In westdeutschen Publikationen wurde »Der lachende Mann« als unseriöser Propagandafilm bezeichnet. Der Spiegel titelte »Die Schnapsbeichte« und monierte, dass »Kongo-Müller« beim Interview eine Flasche Pernod trinkt und er von den Reportern über deren Herkunft aus der DDR getäuscht worden sei. Eine Kritik, die an der Aussage des Filmes vorbeigeht und sich der Auseinandersetzung mit der mörderischen Kontinuität deutscher Kriegsführung im postnazistischen Deutschland verweigert.

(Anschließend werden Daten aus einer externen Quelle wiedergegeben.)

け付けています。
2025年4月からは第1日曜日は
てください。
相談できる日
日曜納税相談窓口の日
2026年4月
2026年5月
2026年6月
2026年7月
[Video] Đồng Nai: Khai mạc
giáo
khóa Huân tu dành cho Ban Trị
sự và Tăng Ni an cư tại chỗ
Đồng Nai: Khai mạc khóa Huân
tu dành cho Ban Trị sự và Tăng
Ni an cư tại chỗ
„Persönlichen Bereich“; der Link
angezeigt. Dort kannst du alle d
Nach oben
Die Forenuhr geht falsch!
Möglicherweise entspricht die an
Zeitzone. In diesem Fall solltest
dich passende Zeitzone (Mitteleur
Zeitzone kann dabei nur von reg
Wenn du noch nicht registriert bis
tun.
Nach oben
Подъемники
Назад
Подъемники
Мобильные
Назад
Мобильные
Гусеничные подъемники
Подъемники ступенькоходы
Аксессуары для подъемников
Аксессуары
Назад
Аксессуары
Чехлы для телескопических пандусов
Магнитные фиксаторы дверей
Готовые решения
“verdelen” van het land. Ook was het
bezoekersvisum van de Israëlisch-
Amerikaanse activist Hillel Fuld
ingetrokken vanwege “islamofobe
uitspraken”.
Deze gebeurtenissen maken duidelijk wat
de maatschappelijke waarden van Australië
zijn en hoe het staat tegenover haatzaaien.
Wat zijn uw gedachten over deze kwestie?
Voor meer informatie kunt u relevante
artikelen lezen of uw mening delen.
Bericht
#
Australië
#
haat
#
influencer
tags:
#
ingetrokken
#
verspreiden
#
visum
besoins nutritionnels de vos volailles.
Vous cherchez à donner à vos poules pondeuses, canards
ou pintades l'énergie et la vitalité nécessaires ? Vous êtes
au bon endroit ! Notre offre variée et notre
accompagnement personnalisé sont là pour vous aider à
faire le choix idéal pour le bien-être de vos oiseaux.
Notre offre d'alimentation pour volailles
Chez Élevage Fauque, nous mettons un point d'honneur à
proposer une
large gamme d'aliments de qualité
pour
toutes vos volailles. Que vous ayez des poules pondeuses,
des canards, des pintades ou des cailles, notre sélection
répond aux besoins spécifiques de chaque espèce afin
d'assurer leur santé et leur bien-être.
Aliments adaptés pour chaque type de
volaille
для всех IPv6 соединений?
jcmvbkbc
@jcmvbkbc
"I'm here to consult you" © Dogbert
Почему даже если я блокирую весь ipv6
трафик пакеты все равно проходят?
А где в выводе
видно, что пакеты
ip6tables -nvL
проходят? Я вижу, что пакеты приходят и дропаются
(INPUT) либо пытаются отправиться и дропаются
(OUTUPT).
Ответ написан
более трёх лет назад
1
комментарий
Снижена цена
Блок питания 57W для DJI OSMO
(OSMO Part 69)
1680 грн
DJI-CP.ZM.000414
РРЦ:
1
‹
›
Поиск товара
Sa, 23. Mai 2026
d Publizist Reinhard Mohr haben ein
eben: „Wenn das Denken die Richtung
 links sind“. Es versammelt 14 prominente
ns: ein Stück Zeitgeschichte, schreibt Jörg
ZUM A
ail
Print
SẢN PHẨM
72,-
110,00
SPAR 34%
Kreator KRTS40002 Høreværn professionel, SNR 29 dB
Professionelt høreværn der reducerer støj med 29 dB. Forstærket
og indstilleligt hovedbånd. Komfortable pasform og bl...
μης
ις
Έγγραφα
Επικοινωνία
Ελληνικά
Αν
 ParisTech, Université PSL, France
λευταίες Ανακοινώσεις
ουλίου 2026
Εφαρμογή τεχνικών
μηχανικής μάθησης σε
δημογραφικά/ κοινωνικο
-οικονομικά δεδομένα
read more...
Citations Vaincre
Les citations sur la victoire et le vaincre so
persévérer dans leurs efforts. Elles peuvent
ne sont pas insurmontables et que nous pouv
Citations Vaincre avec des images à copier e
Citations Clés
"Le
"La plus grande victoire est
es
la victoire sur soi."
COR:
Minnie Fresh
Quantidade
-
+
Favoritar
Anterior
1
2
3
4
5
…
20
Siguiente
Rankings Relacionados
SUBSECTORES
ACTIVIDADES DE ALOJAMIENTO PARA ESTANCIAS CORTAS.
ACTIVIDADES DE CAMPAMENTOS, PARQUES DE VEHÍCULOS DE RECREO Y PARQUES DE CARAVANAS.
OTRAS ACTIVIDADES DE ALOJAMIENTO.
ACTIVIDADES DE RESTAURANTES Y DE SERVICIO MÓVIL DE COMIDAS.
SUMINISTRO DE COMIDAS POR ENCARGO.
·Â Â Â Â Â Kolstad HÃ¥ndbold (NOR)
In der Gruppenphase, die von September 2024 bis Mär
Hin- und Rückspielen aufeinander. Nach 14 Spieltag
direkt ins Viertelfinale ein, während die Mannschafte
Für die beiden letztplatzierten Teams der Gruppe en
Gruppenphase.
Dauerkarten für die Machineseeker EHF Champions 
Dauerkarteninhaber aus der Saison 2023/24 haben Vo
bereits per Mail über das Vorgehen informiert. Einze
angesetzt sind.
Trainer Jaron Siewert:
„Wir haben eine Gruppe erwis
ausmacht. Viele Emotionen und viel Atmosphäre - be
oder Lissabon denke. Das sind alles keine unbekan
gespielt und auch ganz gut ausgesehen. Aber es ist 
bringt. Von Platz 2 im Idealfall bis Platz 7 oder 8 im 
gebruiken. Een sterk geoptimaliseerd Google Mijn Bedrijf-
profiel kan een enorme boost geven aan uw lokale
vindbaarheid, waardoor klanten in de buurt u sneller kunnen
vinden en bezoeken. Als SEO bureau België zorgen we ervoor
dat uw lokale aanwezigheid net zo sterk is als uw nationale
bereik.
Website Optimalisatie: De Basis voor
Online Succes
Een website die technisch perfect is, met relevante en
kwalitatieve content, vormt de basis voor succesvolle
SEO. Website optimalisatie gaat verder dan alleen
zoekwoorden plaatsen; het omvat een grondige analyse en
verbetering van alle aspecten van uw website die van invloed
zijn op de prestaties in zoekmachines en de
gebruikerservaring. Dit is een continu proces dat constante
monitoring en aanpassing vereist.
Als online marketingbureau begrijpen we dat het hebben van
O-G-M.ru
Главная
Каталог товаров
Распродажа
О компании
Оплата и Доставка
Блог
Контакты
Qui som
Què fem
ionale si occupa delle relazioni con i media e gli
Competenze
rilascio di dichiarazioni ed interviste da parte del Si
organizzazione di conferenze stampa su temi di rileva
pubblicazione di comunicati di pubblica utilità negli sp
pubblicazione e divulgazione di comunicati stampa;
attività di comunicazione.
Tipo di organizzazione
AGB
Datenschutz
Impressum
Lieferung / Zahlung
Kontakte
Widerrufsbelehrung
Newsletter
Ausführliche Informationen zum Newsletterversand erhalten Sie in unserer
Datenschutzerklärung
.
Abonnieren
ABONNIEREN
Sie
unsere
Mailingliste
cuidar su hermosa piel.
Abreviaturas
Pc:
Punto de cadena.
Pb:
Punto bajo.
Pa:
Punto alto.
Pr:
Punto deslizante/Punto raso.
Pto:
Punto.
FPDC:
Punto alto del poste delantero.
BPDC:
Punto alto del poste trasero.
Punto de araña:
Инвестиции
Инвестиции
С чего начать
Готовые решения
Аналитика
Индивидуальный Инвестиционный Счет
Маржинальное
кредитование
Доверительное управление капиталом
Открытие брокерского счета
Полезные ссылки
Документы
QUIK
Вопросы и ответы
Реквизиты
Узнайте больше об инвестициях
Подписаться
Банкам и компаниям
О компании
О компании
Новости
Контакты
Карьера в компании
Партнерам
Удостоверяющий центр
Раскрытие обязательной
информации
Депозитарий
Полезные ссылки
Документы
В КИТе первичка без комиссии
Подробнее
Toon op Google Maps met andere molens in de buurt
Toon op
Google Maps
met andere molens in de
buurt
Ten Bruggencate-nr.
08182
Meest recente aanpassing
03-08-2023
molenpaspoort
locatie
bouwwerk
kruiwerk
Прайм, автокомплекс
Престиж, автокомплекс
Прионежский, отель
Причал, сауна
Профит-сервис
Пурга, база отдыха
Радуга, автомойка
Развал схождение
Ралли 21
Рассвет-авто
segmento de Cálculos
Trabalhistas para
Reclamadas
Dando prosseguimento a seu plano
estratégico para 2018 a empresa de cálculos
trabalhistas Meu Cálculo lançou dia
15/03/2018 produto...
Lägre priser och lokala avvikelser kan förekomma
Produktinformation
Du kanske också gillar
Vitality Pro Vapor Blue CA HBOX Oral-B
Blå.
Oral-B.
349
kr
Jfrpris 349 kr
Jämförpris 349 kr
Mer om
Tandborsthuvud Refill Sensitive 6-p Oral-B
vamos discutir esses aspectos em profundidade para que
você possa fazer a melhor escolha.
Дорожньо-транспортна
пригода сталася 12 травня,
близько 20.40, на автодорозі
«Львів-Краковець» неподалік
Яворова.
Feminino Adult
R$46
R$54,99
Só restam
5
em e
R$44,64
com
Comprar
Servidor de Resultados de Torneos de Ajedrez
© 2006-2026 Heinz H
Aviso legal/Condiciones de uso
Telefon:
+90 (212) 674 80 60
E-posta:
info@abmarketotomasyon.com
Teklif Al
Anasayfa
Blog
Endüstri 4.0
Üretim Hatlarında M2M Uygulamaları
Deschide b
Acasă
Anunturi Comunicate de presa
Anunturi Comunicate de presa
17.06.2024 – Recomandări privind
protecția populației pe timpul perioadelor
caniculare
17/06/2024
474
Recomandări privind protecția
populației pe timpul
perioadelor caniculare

Auch andere Filme des Studios H & S lieferten Material für eine kritische Betrachtung der deutschen Geschichte. Obwohl sich die meisten Produktionen des Studios mit internationalen Themen befassen – etwa mit dem Vietnamkrieg und dem Putsch in Chile – , wandten sich die beiden Filmemacher in den letzten Jahren der DDR verstärkt der Auseinandersetzung mit dem Nationalsozialismus zu: In »Kamerad Krüger« (1988) griffen sie auf ihre Methode der Selbstentlarvung durch Interviews zurück, wie sie sich schon im Fall Müller bewährt hat. Die Interviewer ließen den Kriegsverbrecher in dem Glauben, sie seien westdeutsche Journalisten. Bezeichnend ist, wie selbstgerecht und sicher der ehemalige SS-Offizier sich vor der Kamera präsentiert. Entstanden ist ein Zeitdokument, das in Erinnerung ruft, dass Angehörige der Waffen-SS in der BRD jahrzehntelang ihre Traditionspflege betreiben durften.
»Der Mann an der Rampe« (1988) ist eine Dokumentation über einen NS-Verbrecher, der in Auschwitz den Verkehr der Todestransporte organisierte. Anstelle einer Haftstrafe erhielt er dafür in der BRD eine üppige Pension.
So scharf Heynowski und Scheumann den Umgang der BRD mit den NS-Kriegsverbrechern kritisierten, so vage blieb ihre Faschismusanalyse. Statt der nationalsozialistischen Volksgemeinschaft steht die NS-Täterschaft der gesellschaftlichen Eliten im Vordergrund. So etwa auch, wenn sie in »Meiers Nachlass« (1975) die Versteigerung des Hausstandes von Hermann Göring 1974 in München dokumentieren, bei der eifrig geboten wurde, um Suppenschüsseln mit eingraviertem Hakenkreuz oder Schmuckteller mit Widmung der Gestapo-Prominenz zu erstehen. Es ist ein Film, der in seiner Unmittelbarkeit beeindruckt.
Da Heynowski und Scheumann sich auf die Kritik der postnationalsozialistischen Eliten konzentrierten, schonten sie die Volksgemeinschaft. Diese Nachsicht erklärt sich aus ihrem schematischen Marxismus-Leninismus. In schlechtester Dimitroffscher Tradition, wonach der Faschismus die Herrschaft der aggressivsten Fraktionen der Großbourgeoisie ist, gerät ihnen so auch das Grunddilemma der DDR aus dem Blick: Mit ehemaligen Angehörigen der NS-Volksgemeinschaft, die an der Judenvernichtung und dem Vernichtungskrieg im Osten beteiligt waren, ohne sich je mit ihrer Schuld auseinanderzusetzen, lässt sich kaum ein antifaschistischer, sozialistischer Staat aufbauen. Der positive Bezug auf die DDR relativiert die Herrschafts- und Ausbeutungskritik von Heynowski und Scheumann.

Studio H & S: Filme 1964–1989. Walter Heynowski/Gerhard Scheumann, DVD-Box, Absolut Medien

Die DVD-Edition wird am 29. April im Theater Habbema in Berlin präsentiert.